Still, Karam remains confident. "I am committed to accumulate BTC as I am convinced BTC will continue growing in the coming 10 years,” he told BitcoinTreasuries. “But again my first goal is to increase the BTC per share. So if by selling a portion of the BTC I can have the treasury working again with mNAV greater than 1, I will buy the BTC I sold and more.”

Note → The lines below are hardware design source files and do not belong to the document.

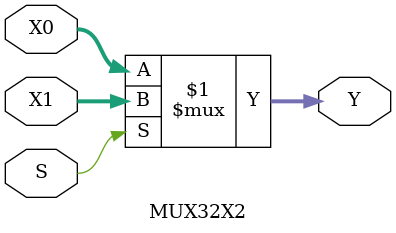
<source format=v>
`timescale 1ns / 1ps

module MUX32X2 (
    input [31: 0] X1, X0,
    input S,
    output wire [31: 0] Y
);
    assign Y = S ? X1 : X0;
endmodule
</source>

Sequans is a Paris-based semiconductor business. That model provides it some cushion. Sequans’ core 4G/5G IoT operations are performing well, with management expecting substantial growth over the next years. Unlike pure treasury plays, Sequans has operational revenue that could eventually fund Bitcoin accumulation organically without capital markets dependence.
Whether this experiment succeeds or fails will establish critical precedent. Can active management — trading between Bitcoin and shares to optimize per-share metrics — generate superior returns versus the buy-and-hold conviction model? Or does selling Bitcoin, even tactically, permanently destroy the premium that makes treasury strategies work?
The answer will determine whether Sequans pioneered a new approach or simply proved why the original model exists.